With their bright yellow manes and sturdy stems, sunflowers might seem like a simple summer delight. But researchers say the plants are surprisingly enigmatic after discovering they don’t use conventional processes to track the sun across the sky.

Over the course of a day, sunflowers follow the path of the sun overhead – a process known as heliotropism – with their heads tilting progressively westwards as a result of cells elongating on the east side of the stem.

At night, cells elongate on the opposite side of the stems resulting in the heads reorienting themselves towards the east.

However researchers say the processes behind the solar tracking are an unexpected mystery.

“So many of our results were different than we anticipated,” said Prof Stacey Harmer, an author of the research at University of California, Davis.

Many plants grow towards a light source – this is because when blue light receptors, called phototropins, are activated on the lighted side of the stem, they cause hormones called auxins to become concentrated on the other “dark” side.

These auxins stimulate an elongation of cells, resulting in the stem bending towards the light.

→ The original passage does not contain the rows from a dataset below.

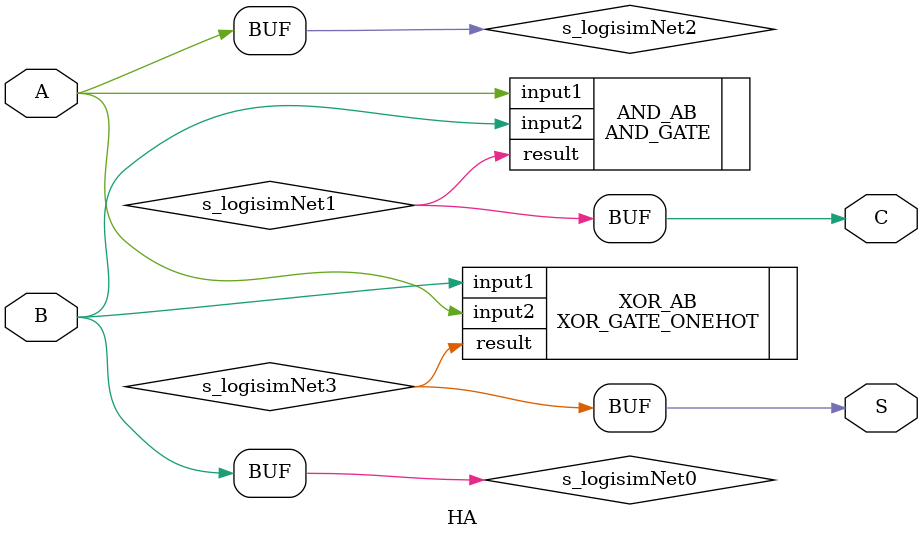
<source format=v>
/******************************************************************************
 ** Logisim-evolution goes FPGA automatic generated Verilog code             **
 ** https://github.com/logisim-evolution/                                    **
 **                                                                          **
 ** Component : HA                                                           **
 **                                                                          **
 *****************************************************************************/

module HA( A,
           B,
           C,
           S );

   /*******************************************************************************
   ** The inputs are defined here                                                **
   *******************************************************************************/
   input A;
   input B;

   /*******************************************************************************
   ** The outputs are defined here                                               **
   *******************************************************************************/
   output C;
   output S;

   /*******************************************************************************
   ** The wires are defined here                                                 **
   *******************************************************************************/
   wire s_logisimNet0;
   wire s_logisimNet1;
   wire s_logisimNet2;
   wire s_logisimNet3;

   /*******************************************************************************
   ** The module functionality is described here                                 **
   *******************************************************************************/

   /*******************************************************************************
   ** Here all input connections are defined                                     **
   *******************************************************************************/
   assign s_logisimNet0 = B;
   assign s_logisimNet2 = A;

   /*******************************************************************************
   ** Here all output connections are defined                                    **
   *******************************************************************************/
   assign C = s_logisimNet1;
   assign S = s_logisimNet3;

   /*******************************************************************************
   ** Here all normal components are defined                                     **
   *******************************************************************************/
   AND_GATE #(.BubblesMask(2'b00))
      AND_AB (.input1(s_logisimNet2),
              .input2(s_logisimNet0),
              .result(s_logisimNet1));

   XOR_GATE_ONEHOT #(.BubblesMask(2'b00))
      XOR_AB (.input1(s_logisimNet0),
              .input2(s_logisimNet2),
              .result(s_logisimNet3));


endmodule

</source>
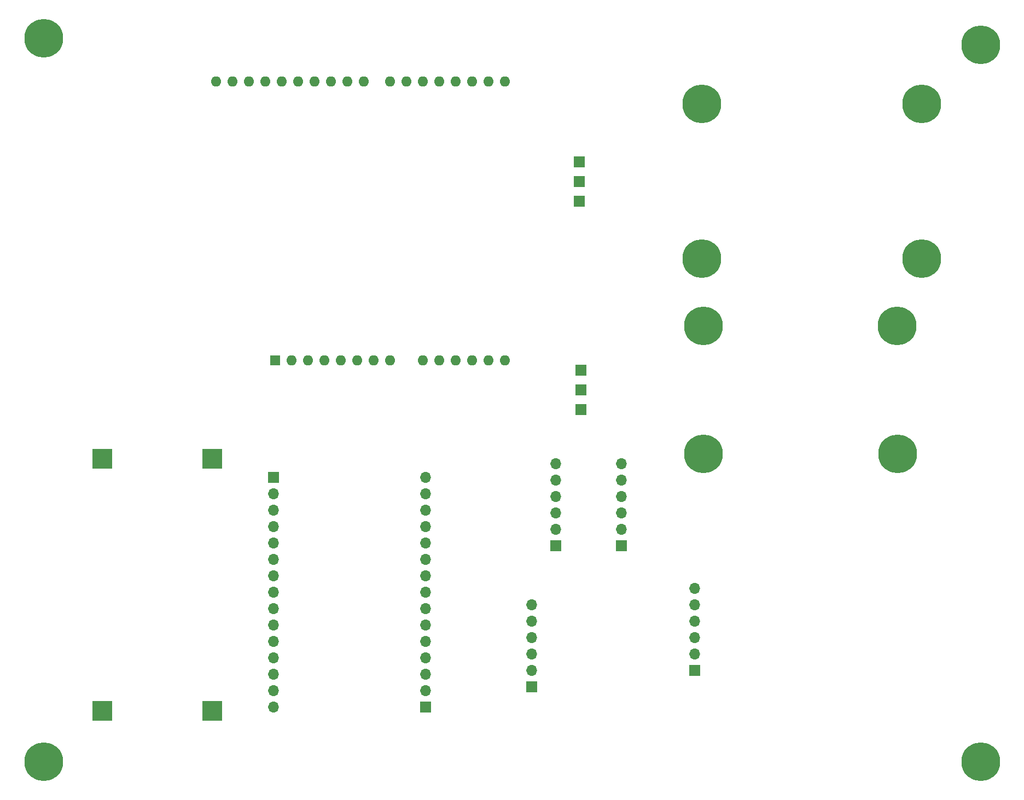
<source format=gbr>
%TF.GenerationSoftware,KiCad,Pcbnew,(5.1.10)-1*%
%TF.CreationDate,2022-01-13T09:31:49+07:00*%
%TF.ProjectId,Atuph2,41747570-6832-42e6-9b69-6361645f7063,rev?*%
%TF.SameCoordinates,Original*%
%TF.FileFunction,Soldermask,Top*%
%TF.FilePolarity,Negative*%
%FSLAX46Y46*%
G04 Gerber Fmt 4.6, Leading zero omitted, Abs format (unit mm)*
G04 Created by KiCad (PCBNEW (5.1.10)-1) date 2022-01-13 09:31:49*
%MOMM*%
%LPD*%
G01*
G04 APERTURE LIST*
%ADD10O,1.700000X1.700000*%
%ADD11R,1.700000X1.700000*%
%ADD12R,3.048000X3.048000*%
%ADD13C,6.000000*%
%ADD14O,1.600000X1.600000*%
%ADD15R,1.600000X1.600000*%
G04 APERTURE END LIST*
D10*
%TO.C,L3*%
X138012000Y-123698000D03*
X138012000Y-128778000D03*
X138012000Y-133858000D03*
D11*
X138012000Y-136398000D03*
D10*
X138012000Y-126238000D03*
X138012000Y-131318000D03*
X163232000Y-121158000D03*
X163232000Y-126238000D03*
X163232000Y-131318000D03*
D11*
X163232000Y-133858000D03*
D10*
X163232000Y-123698000D03*
X163232000Y-128778000D03*
%TD*%
D12*
%TO.C,L2*%
X71510000Y-140150000D03*
X88510000Y-140150000D03*
X88510000Y-101150000D03*
X71510000Y-101150000D03*
%TD*%
D10*
%TO.C,L1*%
X141732000Y-112014000D03*
D11*
X141732000Y-114554000D03*
D10*
X141732000Y-104394000D03*
X141732000Y-109474000D03*
X141732000Y-101854000D03*
X141732000Y-106934000D03*
X151892000Y-109474000D03*
X151892000Y-104394000D03*
D11*
X151892000Y-114554000D03*
D10*
X151892000Y-101854000D03*
X151892000Y-112014000D03*
X151892000Y-106934000D03*
%TD*%
%TO.C,J2*%
X121560000Y-104014000D03*
X121560000Y-106554000D03*
X121560000Y-109094000D03*
X121560000Y-111634000D03*
X121560000Y-114174000D03*
X121560000Y-116714000D03*
X121560000Y-119254000D03*
X121560000Y-121794000D03*
X121560000Y-124334000D03*
X121560000Y-126874000D03*
X121560000Y-129414000D03*
X121560000Y-131954000D03*
X121560000Y-134494000D03*
X121560000Y-137034000D03*
D11*
X121560000Y-139574000D03*
%TD*%
D10*
%TO.C,J1*%
X98000000Y-139574000D03*
X98000000Y-137034000D03*
X98000000Y-134494000D03*
X98000000Y-131954000D03*
X98000000Y-129414000D03*
X98000000Y-126874000D03*
X98000000Y-124334000D03*
X98000000Y-121794000D03*
X98000000Y-119254000D03*
X98000000Y-116714000D03*
X98000000Y-114174000D03*
X98000000Y-111634000D03*
X98000000Y-109094000D03*
X98000000Y-106554000D03*
D11*
X98000000Y-104014000D03*
%TD*%
D13*
%TO.C,H4*%
X207474000Y-148014000D03*
%TD*%
%TO.C,H3*%
X62474000Y-148014000D03*
%TD*%
%TO.C,H2*%
X62474000Y-36014000D03*
%TD*%
%TO.C,H1*%
X207474000Y-37014000D03*
%TD*%
D11*
%TO.C,D2*%
X145594000Y-90424000D03*
X145594000Y-93472000D03*
X145594000Y-87376000D03*
D13*
X164592000Y-100330000D03*
X164592000Y-80548000D03*
X194614000Y-100360000D03*
X194564000Y-80518000D03*
%TD*%
D11*
%TO.C,D1*%
X145356000Y-55118000D03*
X145356000Y-58166000D03*
X145356000Y-61214000D03*
D13*
X198356000Y-46166000D03*
X164356000Y-46166000D03*
X164356000Y-70166000D03*
X198356000Y-70166000D03*
%TD*%
D14*
%TO.C,A1*%
X121173000Y-42698000D03*
X99333000Y-42698000D03*
X109493000Y-42698000D03*
X96793000Y-42698000D03*
X94253000Y-42698000D03*
X133873000Y-42698000D03*
X116093000Y-42698000D03*
X118633000Y-42698000D03*
X126253000Y-42698000D03*
X131333000Y-42698000D03*
X128793000Y-42698000D03*
X123713000Y-42698000D03*
X91713000Y-42698000D03*
X89173000Y-42698000D03*
X104413000Y-42698000D03*
X106953000Y-42698000D03*
X112033000Y-42698000D03*
X101873000Y-42698000D03*
X100853000Y-85878000D03*
X116093000Y-85878000D03*
D15*
X98313000Y-85878000D03*
D14*
X111013000Y-85878000D03*
X103393000Y-85878000D03*
X113553000Y-85878000D03*
X133873000Y-85878000D03*
X105933000Y-85878000D03*
X108473000Y-85878000D03*
X126253000Y-85878000D03*
X121173000Y-85878000D03*
X123713000Y-85878000D03*
X128793000Y-85878000D03*
X131333000Y-85878000D03*
%TD*%
M02*

</source>
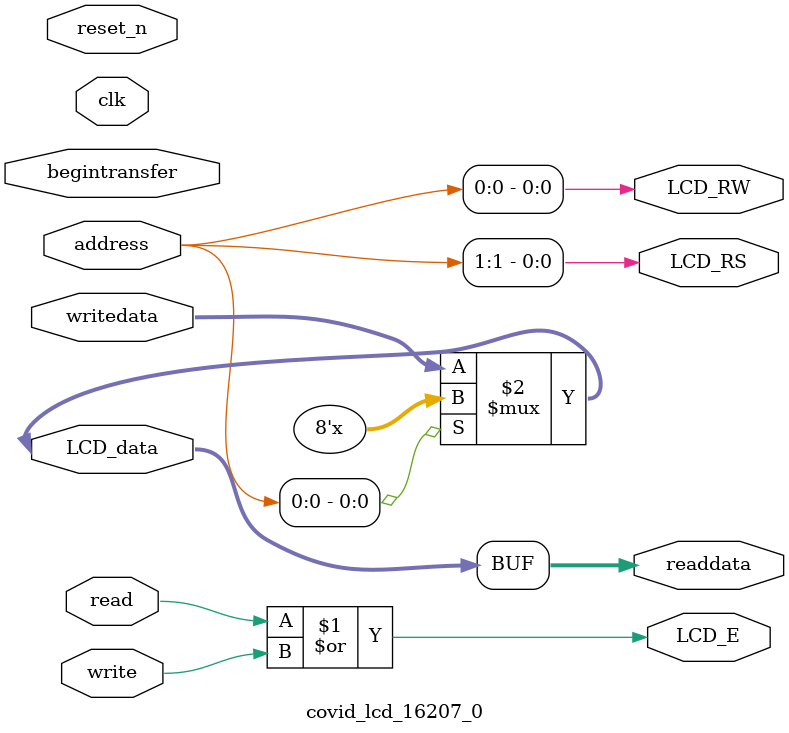
<source format=v>

`timescale 1ns / 1ps
// synthesis translate_on

// turn off superfluous verilog processor warnings 
// altera message_level Level1 
// altera message_off 10034 10035 10036 10037 10230 10240 10030 

module covid_lcd_16207_0 (
                           // inputs:
                            address,
                            begintransfer,
                            clk,
                            read,
                            reset_n,
                            write,
                            writedata,

                           // outputs:
                            LCD_E,
                            LCD_RS,
                            LCD_RW,
                            LCD_data,
                            readdata
                         )
;

  output           LCD_E;
  output           LCD_RS;
  output           LCD_RW;
  inout   [  7: 0] LCD_data;
  output  [  7: 0] readdata;
  input   [  1: 0] address;
  input            begintransfer;
  input            clk;
  input            read;
  input            reset_n;
  input            write;
  input   [  7: 0] writedata;

  wire             LCD_E;
  wire             LCD_RS;
  wire             LCD_RW;
  wire    [  7: 0] LCD_data;
  wire    [  7: 0] readdata;
  assign LCD_RW = address[0];
  assign LCD_RS = address[1];
  assign LCD_E = read | write;
  assign LCD_data = (address[0]) ? {8{1'bz}} : writedata;
  assign readdata = LCD_data;
  //control_slave, which is an e_avalon_slave

endmodule


</source>
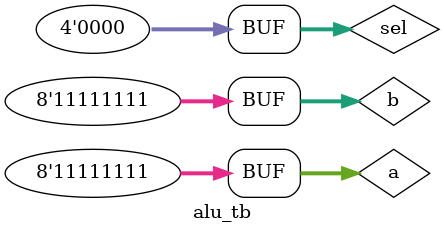
<source format=sv>
module alu_tb;
  reg [7:0]a,b;
  reg [3:0]sel;
  wire [7:0]out;
  
  alu_8_bit a1(a,b,sel,out);
  initial begin
    $dumpfile("dump.vcd"); $dumpvars;
  end
  
  initial begin
    sel=4'h0;
    a=8'h0_0;b=8'hf_f;
    #50 a=8'hf_f;b=8'h0_f;
    #50 a=8'hf_f;b=8'hf_f;
  end
endmodule
</source>
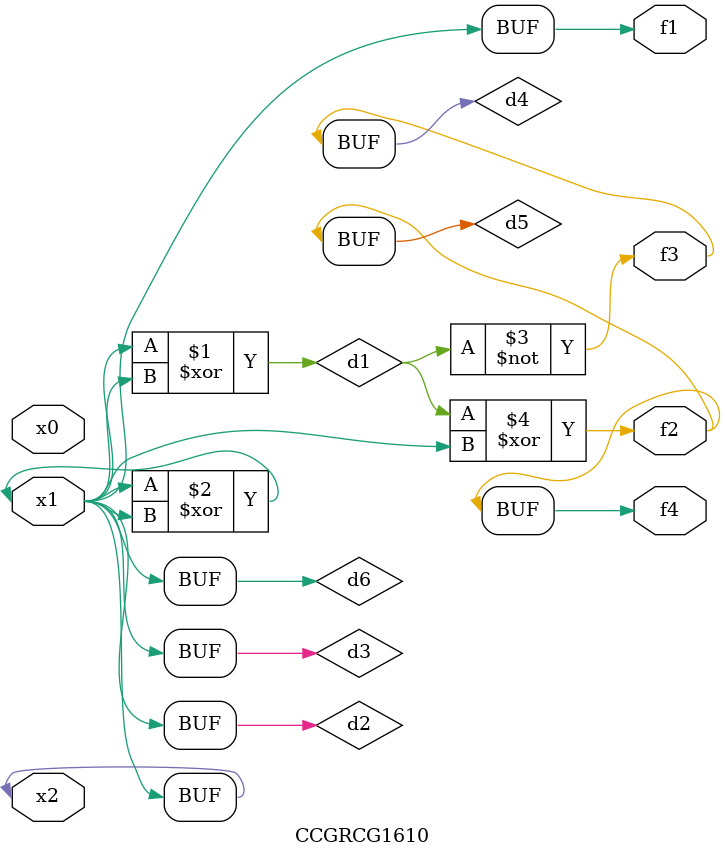
<source format=v>
module CCGRCG1610(
	input x0, x1, x2,
	output f1, f2, f3, f4
);

	wire d1, d2, d3, d4, d5, d6;

	xor (d1, x1, x2);
	buf (d2, x1, x2);
	xor (d3, x1, x2);
	nor (d4, d1);
	xor (d5, d1, d2);
	buf (d6, d2, d3);
	assign f1 = d6;
	assign f2 = d5;
	assign f3 = d4;
	assign f4 = d5;
endmodule

</source>
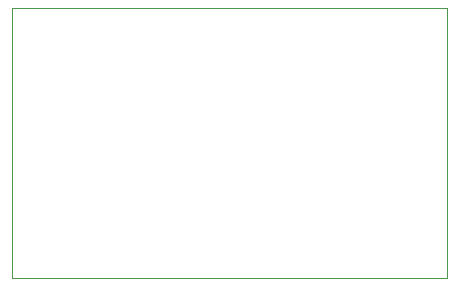
<source format=gbr>
%TF.GenerationSoftware,KiCad,Pcbnew,(6.0.4)*%
%TF.CreationDate,2022-09-22T18:25:20+03:00*%
%TF.ProjectId,TestPlate,54657374-506c-4617-9465-2e6b69636164,rev?*%
%TF.SameCoordinates,Original*%
%TF.FileFunction,Profile,NP*%
%FSLAX46Y46*%
G04 Gerber Fmt 4.6, Leading zero omitted, Abs format (unit mm)*
G04 Created by KiCad (PCBNEW (6.0.4)) date 2022-09-22 18:25:20*
%MOMM*%
%LPD*%
G01*
G04 APERTURE LIST*
%TA.AperFunction,Profile*%
%ADD10C,0.100000*%
%TD*%
G04 APERTURE END LIST*
D10*
X19050000Y-19050000D02*
X55880000Y-19050000D01*
X55880000Y-19050000D02*
X55880000Y-41910000D01*
X55880000Y-41910000D02*
X19050000Y-41910000D01*
X19050000Y-41910000D02*
X19050000Y-19050000D01*
M02*

</source>
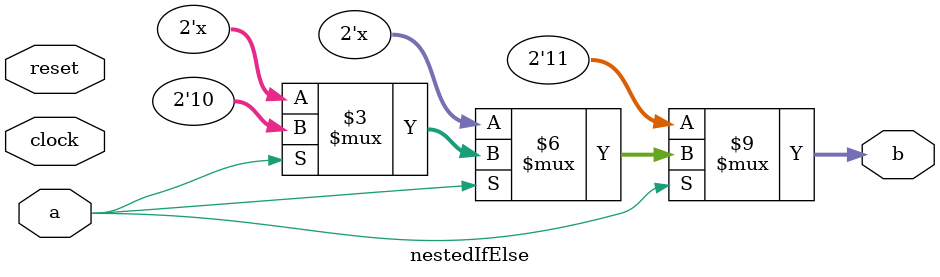
<source format=v>
module nestedIfElse(clock,reset,a,b);
	input clock;
	input reset;
	input a;
	output [1:0]b;

	always @ (*) begin
		if (a) begin
			if (0) begin
				b=1;
				end
			else begin
				if (1) begin
					b=2;
					end
				end
			end
		else begin
			b=3;
			end
		end

	endmodule 

</source>
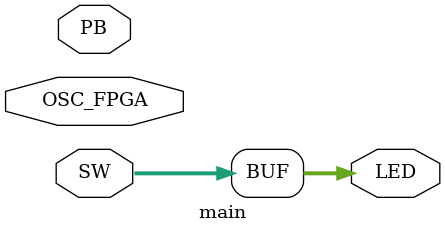
<source format=v>
`timescale 1ns / 1ps

module main(OSC_FPGA, LED, PB, SW);
   input 				OSC_FPGA;
	input 	[1:0] 	PB;
   input 	[1:0] 	SW;
	 
	output 	[1:0] 	LED;
    
	reg		[31:0] 	counter;
	reg		[1:0]		counter_pb;
	
//	always @(posedge PB[0])
//	begin
//		counter_pb = counter_pb + 1;
//	end
	
//	always @(posedge OSC_FPGA)
//	begin
		//counter = counter + 1;
		
//		if (counter_pb > 3)		
//		begin
//			counter = 0;
//		end
//	end
	
	//always @(posedge SW[0])
	//begin
	//	counter_pb = SW[1:0];
	//end
	
	//assign LED = counter_pb;
	
	assign LED = SW;
	
endmodule

</source>
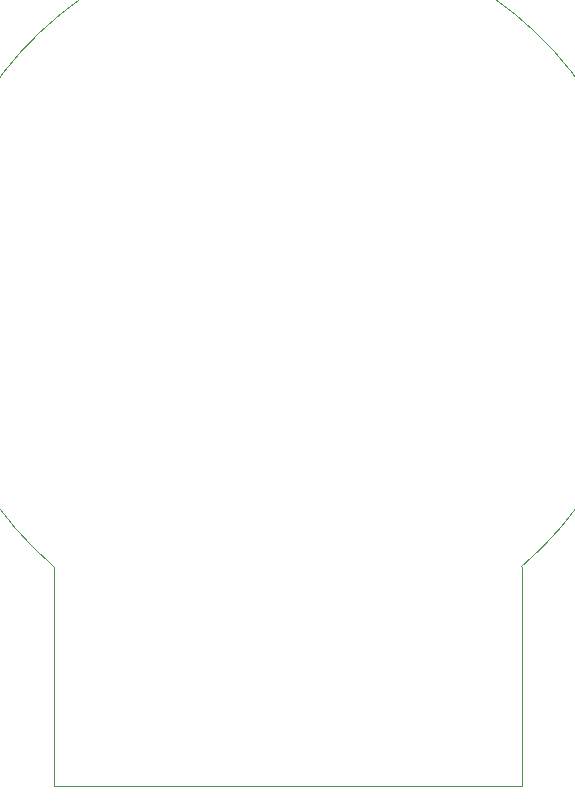
<source format=gbr>
G04 #@! TF.GenerationSoftware,KiCad,Pcbnew,6.0.8-f2edbf62ab~116~ubuntu20.04.1*
G04 #@! TF.CreationDate,2022-10-17T13:25:48+07:00*
G04 #@! TF.ProjectId,IN-8,494e2d38-2e6b-4696-9361-645f70636258,rev?*
G04 #@! TF.SameCoordinates,Original*
G04 #@! TF.FileFunction,Profile,NP*
%FSLAX46Y46*%
G04 Gerber Fmt 4.6, Leading zero omitted, Abs format (unit mm)*
G04 Created by KiCad (PCBNEW 6.0.8-f2edbf62ab~116~ubuntu20.04.1) date 2022-10-17 13:25:48*
%MOMM*%
%LPD*%
G01*
G04 APERTURE LIST*
G04 #@! TA.AperFunction,Profile*
%ADD10C,0.100000*%
G04 #@! TD*
G04 APERTURE END LIST*
D10*
X179660500Y-88877764D02*
X179660500Y-70280500D01*
X140060500Y-88877764D02*
X179660500Y-88877764D01*
X179660500Y-70280500D02*
G75*
G03*
X140060500Y-70280500I-19800000J23150982D01*
G01*
X140060500Y-70280500D02*
X140060500Y-88877764D01*
M02*

</source>
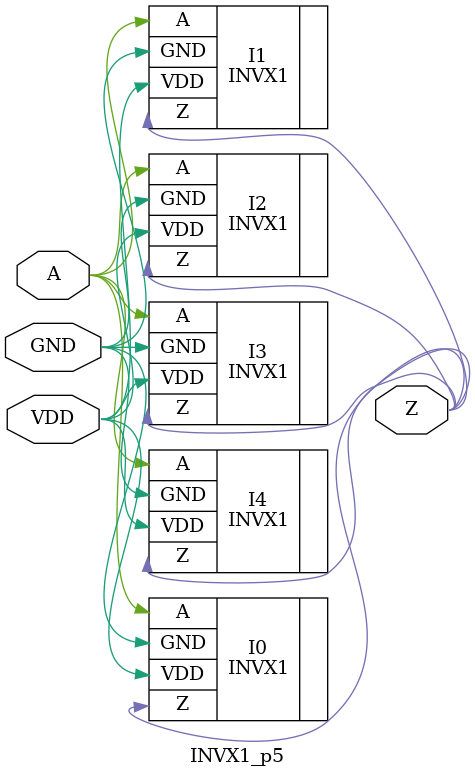
<source format=v>

module INVX1_p5 (
A,Z,VDD,GND );
input  A;
output  Z;
input  VDD;
input  GND;
wire VDD;
wire Z;
wire A;
wire GND;

INVX1    
 I4  ( .VDD( VDD ), .Z( Z ), .A( A ), .GND( GND ) );

INVX1    
 I3  ( .VDD( VDD ), .Z( Z ), .A( A ), .GND( GND ) );

INVX1    
 I2  ( .VDD( VDD ), .Z( Z ), .A( A ), .GND( GND ) );

INVX1    
 I1  ( .VDD( VDD ), .Z( Z ), .A( A ), .GND( GND ) );

INVX1    
 I0  ( .VDD( VDD ), .Z( Z ), .A( A ), .GND( GND ) );

endmodule


</source>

While new research suggests this mechanism explains how sunflowers bend towards artificial light indoors, it appears it does not account for the way sunflowers naturally track the path of the sun.

Writing in the journal Plos Biology, Harmer and colleagues reported that they first analysed which genes were switched on within the stems of sunflowers grown indoors, when artificial blue light was shone from one direction.

The results suggest genes relating to phototropins were primarily “switched on” within the lighted side of the stem, with those related to and auxins and cell growth switched on within the shady side, suggesting sunflowers grown indoors turn towards blue light as a result of conventional processes.

But when the team turned to the stems of outdoor sunflowers, they found something different. The east side of the stem, the side in sunlight, and the west side, the side in shade, showed little difference in terms of which of these genes were switched on.

The researchers then tried blocking blue and ultraviolet or red and far-red light on their own, found neither attempt alone affected heliotropism in the outdoor plants, suggesting multiple light-signalling pathways are likely at play at the same time.

In another twist, the team found when sunflowers grown indoors were moved outdoors, the plants began tracking the sun immediately.

However, a different pattern of genes was switched on across their stems on their first day outside compared with when they were indoors or on subsequent days outdoors – suggesting some sort of adjustment mechanism was at play.

Harmer said the work suggests findings obtained in controlled environments do not necessarily reflect what is happening in the wild.

“Our results suggest that both solar tracking and phototropism in real world conditions is much more complicated than we had expected,” she said.